Graphs of Functions (Copy)
Graphs of Functions Cheat Sheet (IGCSE Mathematics 0580 – CORE)
Topic: Linear, Quadratic, Reciprocal Graphs & Graphical Solutions
1. Graph Types and Their Forms
| Graph Type | General Form | Description |
|---|---|---|
| Linear | y = ax + b | Straight line, constant gradient |
| Quadratic | y = ±x² + ax + b | Parabola, curved (U or ∩ shape) |
| Reciprocal | y = x⁻¹ or y = a/x | Curved graph, never touches axes |
2. Constructing Tables of Values
- Choose values for x (usually –3 to 3)
- Substitute into the equation to find y
- Use values to plot points (x, y) on graph
Example – Linear:
Equation: y = 2x + 1
x: –2, –1, 0, 1, 2
y: –3, –1, 1, 3, 5
Example – Quadratic:
Equation: y = x² – 2
x: –2, –1, 0, 1, 2
y: 2, –1, –2, –1, 2
3. Recognising Graph Shapes
- y = ax + b → Straight line
- Gradient = a, y-intercept = b
- Positive gradient: goes up
- Negative gradient: goes down
- y = x² + ax + b → Parabola
- If coefficient of x² is positive → U shape
- If negative → ∩ shape
- Symmetrical about the vertex (turning point)
- y = 1/x → Reciprocal
- Two branches in opposite quadrants
- Never touches x-axis or y-axis (asymptotes)

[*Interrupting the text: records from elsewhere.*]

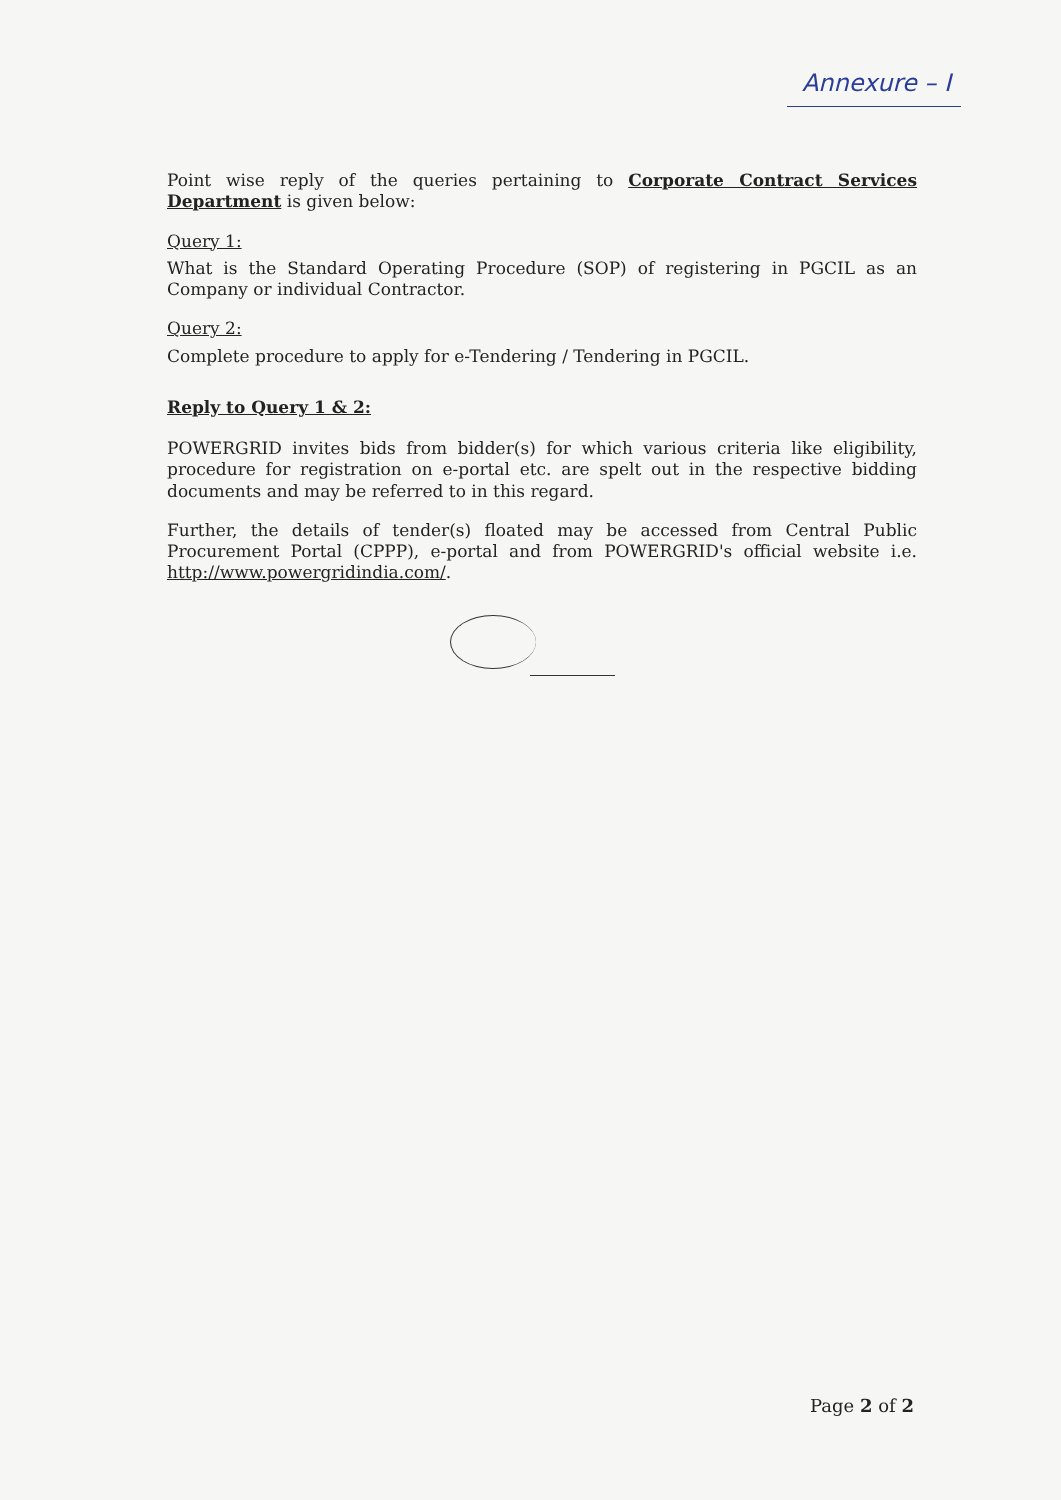Annexure – I
Point wise reply of the queries pertaining to Corporate Contract Services Department is given below:
Query 1:
What is the Standard Operating Procedure (SOP) of registering in PGCIL as an Company or individual Contractor.
Query 2:
Complete procedure to apply for e-Tendering / Tendering in PGCIL.
Reply to Query 1 & 2:
POWERGRID invites bids from bidder(s) for which various criteria like eligibility, procedure for registration on e-portal etc. are spelt out in the respective bidding documents and may be referred to in this regard.
Further, the details of tender(s) floated may be accessed from Central Public Procurement Portal (CPPP), e-portal and from POWERGRID's official website i.e. http://www.powergridindia.com/.
Page 2 of 2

4. Solving Equations Graphically
- Find x where the graph crosses the x-axis
→ These are the roots (solutions to y = 0) - To solve equations graphically, plot both functions and find points of intersection.
Example:
To solve: x² – 3x + 2 = x + 1
- Plot y = x² – 3x + 2
- Plot y = x + 1
- Find x-values where the graphs intersect → these are the solutions
5. Interpreting Graphs
- x-intercepts: where graph crosses x-axis → roots
- y-intercept: where graph crosses y-axis
- Turning point (for quadratics): minimum or maximum
- Gradient of straight line: Rate of change
- Asymptotes (for reciprocal): lines graph gets close to but never touches
6. Important Forms and Graph Behaviour
| Equation | Type | Graph Shape / Notes |
|---|---|---|
| y = 2x – 4 | Linear | Straight line, gradient = 2, crosses y at –4 |
| y = x² – 4 | Quadratic | U-shape, crosses x-axis at ±2 |
| y = –x² + 1 | Quadratic | ∩-shape, vertex at (0,1) |
| y = 1/x | Reciprocal | Two branches, undefined at x = 0 |
| y = –1/x | Reciprocal | Reflection in x-axis |
7. Common Questions in Exams
- Complete a table of values for given x-values
- Draw a graph using plotted points
- Identify roots from graph (where y = 0)
- Estimate value of x or y from a point on the curve
- Find intersection between two graphs (solve equations)
Tip: In the exam, if given a graph and asked to “solve”, look for x where y = 0 (roots), or where two graphs intersect. Always label your axes and plot neatly using a ruler for straight lines.